The Four-Mule Army Escort Wagon
The Escort Wagon was approved by the Secretary of War 21 November 1878. Drawn by 4 mules or 4 horses, this all-purpose freight wagon replaced the Civil War six-mule wagon. (Pictured to the left is a photo of the escort wagon on display in the Transportation Muesum.)
Originally, the Escort Wagon was painted similar to the Conestoga Wagon of the Revolutionary War. The exterior of the box was painted ‘leaden blue’ and the interior ‘Venetian red.’ The gearing was “Venetian red mixed with vermillion.’ All irons and chains were painted black, and the “U.S.” on the body was red.
From World War I through 1939, the wagons were painted a dark olive drab.
The standard load for the Escort Wagon was 3,000 pounds. When road conditions were dry and flat, a load of 5,000 pounds was often carried.
In 1895 with the end of the long Indian Wars, the War Department greatly reduced its wagon fleet. However, within 3 years, there was a severe shortage as the United States prepared for the Spanish American War.
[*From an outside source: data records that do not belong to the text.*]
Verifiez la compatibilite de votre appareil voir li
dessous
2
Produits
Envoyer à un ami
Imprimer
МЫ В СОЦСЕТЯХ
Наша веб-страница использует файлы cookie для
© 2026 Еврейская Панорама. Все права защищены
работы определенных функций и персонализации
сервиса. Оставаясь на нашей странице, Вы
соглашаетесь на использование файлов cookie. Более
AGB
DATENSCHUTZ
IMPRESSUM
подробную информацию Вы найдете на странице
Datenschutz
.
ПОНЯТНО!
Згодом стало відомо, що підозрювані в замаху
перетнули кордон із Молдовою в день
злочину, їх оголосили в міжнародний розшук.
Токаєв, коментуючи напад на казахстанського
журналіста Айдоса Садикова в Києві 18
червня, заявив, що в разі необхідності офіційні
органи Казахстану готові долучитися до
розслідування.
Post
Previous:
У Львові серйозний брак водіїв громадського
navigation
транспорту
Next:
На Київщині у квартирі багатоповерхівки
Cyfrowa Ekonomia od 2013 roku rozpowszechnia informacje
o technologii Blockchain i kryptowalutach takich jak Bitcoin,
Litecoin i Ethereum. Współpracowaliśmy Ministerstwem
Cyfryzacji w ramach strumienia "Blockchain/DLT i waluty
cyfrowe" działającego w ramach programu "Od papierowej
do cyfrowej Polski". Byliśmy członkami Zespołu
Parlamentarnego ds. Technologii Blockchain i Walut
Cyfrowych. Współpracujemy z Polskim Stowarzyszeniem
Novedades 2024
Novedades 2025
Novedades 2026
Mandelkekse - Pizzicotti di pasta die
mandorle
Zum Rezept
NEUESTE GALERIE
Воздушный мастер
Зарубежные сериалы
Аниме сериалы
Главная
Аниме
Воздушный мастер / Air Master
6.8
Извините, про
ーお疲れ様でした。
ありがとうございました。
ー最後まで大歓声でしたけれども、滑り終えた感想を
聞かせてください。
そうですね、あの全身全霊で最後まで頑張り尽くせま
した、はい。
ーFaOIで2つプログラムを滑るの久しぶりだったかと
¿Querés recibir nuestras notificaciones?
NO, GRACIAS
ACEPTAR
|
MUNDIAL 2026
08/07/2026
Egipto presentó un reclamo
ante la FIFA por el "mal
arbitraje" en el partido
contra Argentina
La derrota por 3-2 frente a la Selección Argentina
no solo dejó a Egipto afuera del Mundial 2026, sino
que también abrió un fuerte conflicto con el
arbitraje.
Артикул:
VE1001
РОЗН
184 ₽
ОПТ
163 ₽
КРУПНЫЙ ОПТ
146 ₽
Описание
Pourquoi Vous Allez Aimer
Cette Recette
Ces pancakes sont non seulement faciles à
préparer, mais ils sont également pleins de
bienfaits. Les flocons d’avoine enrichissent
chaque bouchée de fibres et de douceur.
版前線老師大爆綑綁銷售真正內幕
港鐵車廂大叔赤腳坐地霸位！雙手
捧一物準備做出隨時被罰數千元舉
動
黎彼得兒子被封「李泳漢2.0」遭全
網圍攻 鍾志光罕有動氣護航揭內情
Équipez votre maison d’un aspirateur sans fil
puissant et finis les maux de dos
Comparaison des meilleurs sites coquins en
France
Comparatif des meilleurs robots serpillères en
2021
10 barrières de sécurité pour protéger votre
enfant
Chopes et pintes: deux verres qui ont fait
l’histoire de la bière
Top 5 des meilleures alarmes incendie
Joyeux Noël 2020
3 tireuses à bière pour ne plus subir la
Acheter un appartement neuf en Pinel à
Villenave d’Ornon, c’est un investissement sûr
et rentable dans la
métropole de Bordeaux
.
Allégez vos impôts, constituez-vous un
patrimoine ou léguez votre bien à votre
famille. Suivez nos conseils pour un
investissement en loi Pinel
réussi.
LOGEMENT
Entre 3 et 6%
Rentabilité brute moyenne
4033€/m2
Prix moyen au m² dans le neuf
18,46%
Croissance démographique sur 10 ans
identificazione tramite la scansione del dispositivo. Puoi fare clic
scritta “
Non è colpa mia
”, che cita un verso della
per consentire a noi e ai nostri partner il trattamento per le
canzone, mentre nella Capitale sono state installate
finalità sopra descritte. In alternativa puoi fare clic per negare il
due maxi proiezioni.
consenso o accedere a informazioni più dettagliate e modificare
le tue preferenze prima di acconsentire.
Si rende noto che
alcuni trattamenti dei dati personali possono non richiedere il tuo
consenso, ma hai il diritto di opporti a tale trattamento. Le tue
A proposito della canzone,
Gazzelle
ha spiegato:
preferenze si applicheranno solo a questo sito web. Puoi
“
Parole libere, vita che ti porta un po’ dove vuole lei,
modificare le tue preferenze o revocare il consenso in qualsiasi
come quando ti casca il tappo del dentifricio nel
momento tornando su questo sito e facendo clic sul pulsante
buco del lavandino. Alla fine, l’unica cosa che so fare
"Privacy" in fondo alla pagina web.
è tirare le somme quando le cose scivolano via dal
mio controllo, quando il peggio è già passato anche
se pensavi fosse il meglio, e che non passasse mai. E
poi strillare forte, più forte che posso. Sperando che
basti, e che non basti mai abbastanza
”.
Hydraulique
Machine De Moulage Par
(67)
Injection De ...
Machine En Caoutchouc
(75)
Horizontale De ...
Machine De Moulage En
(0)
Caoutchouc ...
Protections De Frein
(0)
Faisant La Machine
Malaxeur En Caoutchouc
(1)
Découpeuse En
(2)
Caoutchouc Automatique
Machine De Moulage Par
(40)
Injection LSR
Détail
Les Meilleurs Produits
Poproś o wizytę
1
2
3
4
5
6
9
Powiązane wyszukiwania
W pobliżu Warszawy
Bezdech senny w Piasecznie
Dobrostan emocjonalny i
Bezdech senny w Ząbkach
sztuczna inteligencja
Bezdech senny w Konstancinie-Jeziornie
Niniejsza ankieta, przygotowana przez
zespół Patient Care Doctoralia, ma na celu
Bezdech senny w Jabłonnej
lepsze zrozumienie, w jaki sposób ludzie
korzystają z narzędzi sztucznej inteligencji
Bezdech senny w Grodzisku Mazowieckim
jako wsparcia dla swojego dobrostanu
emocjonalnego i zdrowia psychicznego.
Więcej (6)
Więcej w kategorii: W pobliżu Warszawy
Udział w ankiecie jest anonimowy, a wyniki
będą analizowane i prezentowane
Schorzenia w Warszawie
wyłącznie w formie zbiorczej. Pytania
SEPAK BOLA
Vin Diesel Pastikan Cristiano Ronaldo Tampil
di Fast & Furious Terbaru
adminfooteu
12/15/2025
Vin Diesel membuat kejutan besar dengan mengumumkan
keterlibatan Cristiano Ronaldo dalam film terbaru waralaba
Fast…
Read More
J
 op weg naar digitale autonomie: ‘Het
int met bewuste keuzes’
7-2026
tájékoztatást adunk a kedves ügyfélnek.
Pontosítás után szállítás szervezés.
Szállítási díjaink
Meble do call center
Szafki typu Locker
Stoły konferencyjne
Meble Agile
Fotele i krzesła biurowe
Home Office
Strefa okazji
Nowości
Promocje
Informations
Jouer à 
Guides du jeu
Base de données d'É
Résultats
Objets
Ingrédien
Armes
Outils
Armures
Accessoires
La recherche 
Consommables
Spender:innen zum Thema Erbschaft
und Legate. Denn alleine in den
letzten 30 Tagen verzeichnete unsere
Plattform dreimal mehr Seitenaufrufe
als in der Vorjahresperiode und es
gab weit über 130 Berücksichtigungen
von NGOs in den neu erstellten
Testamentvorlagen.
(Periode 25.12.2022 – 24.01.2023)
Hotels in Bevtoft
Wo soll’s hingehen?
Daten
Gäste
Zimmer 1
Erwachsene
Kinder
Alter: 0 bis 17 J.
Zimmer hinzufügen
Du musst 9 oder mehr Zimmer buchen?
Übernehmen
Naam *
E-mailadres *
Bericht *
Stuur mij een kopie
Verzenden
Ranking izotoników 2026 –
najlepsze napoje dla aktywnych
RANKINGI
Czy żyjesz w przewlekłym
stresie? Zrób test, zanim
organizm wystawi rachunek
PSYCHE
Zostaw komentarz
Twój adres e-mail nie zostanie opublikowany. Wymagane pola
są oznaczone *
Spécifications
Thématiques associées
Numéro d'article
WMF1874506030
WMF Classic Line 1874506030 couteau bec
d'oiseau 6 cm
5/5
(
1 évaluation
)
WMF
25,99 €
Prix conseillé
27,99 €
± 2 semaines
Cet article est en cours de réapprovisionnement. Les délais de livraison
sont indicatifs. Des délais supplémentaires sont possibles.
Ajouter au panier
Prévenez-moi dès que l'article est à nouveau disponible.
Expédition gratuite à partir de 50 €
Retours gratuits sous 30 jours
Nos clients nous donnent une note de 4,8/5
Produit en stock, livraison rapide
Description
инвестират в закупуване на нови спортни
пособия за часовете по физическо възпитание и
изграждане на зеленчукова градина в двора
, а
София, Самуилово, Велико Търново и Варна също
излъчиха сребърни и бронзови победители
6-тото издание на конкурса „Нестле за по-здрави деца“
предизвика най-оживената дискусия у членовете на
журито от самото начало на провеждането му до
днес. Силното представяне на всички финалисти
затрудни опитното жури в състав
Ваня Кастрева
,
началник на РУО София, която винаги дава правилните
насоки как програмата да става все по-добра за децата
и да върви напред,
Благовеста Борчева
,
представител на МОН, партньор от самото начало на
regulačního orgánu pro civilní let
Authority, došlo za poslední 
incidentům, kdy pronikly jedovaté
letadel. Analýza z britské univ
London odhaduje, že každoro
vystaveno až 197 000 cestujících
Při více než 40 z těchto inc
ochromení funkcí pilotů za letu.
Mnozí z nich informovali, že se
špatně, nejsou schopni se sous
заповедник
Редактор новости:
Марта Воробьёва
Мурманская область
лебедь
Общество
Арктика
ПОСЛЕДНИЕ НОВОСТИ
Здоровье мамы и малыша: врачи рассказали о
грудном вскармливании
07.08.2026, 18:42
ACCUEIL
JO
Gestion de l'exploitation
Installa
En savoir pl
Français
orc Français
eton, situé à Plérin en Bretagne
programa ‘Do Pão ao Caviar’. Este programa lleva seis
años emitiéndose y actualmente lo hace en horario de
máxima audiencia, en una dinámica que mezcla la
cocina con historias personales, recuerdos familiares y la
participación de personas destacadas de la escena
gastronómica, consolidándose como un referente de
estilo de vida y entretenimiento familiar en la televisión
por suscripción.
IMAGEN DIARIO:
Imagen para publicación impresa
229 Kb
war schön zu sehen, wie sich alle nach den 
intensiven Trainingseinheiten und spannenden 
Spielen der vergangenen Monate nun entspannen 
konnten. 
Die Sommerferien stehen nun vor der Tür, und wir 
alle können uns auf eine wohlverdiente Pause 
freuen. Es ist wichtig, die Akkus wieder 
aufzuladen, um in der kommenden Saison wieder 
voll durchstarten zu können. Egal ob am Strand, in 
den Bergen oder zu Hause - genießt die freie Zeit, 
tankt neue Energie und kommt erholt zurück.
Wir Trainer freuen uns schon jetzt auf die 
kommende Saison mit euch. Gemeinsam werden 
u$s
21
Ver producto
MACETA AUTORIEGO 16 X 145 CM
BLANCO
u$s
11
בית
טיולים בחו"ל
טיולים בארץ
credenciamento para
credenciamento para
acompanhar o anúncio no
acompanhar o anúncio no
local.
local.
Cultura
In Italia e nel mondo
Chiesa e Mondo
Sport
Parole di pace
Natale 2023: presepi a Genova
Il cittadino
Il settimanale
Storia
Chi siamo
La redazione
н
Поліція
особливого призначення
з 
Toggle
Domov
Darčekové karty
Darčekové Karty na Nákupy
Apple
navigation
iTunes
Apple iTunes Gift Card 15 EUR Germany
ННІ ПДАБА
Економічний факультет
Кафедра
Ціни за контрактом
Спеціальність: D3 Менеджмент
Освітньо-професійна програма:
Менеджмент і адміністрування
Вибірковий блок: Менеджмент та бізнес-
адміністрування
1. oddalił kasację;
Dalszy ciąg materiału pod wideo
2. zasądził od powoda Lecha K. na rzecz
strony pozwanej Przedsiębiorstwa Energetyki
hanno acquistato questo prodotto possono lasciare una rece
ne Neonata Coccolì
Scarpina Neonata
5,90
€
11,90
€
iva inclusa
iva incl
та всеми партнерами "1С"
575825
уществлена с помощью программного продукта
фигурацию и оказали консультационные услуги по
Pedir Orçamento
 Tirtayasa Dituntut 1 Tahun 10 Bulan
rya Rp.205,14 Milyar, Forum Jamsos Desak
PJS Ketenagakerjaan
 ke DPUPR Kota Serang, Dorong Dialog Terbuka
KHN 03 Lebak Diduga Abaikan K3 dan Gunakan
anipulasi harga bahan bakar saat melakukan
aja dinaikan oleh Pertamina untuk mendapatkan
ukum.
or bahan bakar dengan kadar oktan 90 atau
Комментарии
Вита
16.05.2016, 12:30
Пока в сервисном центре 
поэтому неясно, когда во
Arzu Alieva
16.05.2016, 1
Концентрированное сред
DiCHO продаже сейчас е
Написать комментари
Escort Wagon bodies became cargo beds for some of the earliest trucks in the Mexican Punitive Expedition, as manufacturers were scrambling to provide vehicles to aid Pershing.
The Escort J-118 is World War I vintage. It had an improved driver’s spring seat and metal hubs. Over 100,000 of these wagons were ordered for the war effort, requiring the efforts of the entire wagon-making industry. Only 38,000 were ever delivered.
This wagon was a common sight on any military post, taking children to school, delivering milk or picking up families arriving at the local railroad station.
World War I
Wagon transportation in World War I was affected greatly by the shortage of horses and mules. Motorization of units, particularly field artillery, was stepped up in order to overcome the animal shortage.
On every road behind the lines, a tangle of trucks and wagons tried to move supplies forward. Although motor transport assumed greater significance, it didn’t replace the wagon until World War II.
Horse and mule drawn wagons faced tremendous difficulties in heavy traffic, especially in bad weather. Roads gave out, and wagons frequently bogged down. (Right, wagons and trucks attempt to negotiate the narrow roads in France, 18 September 1918.)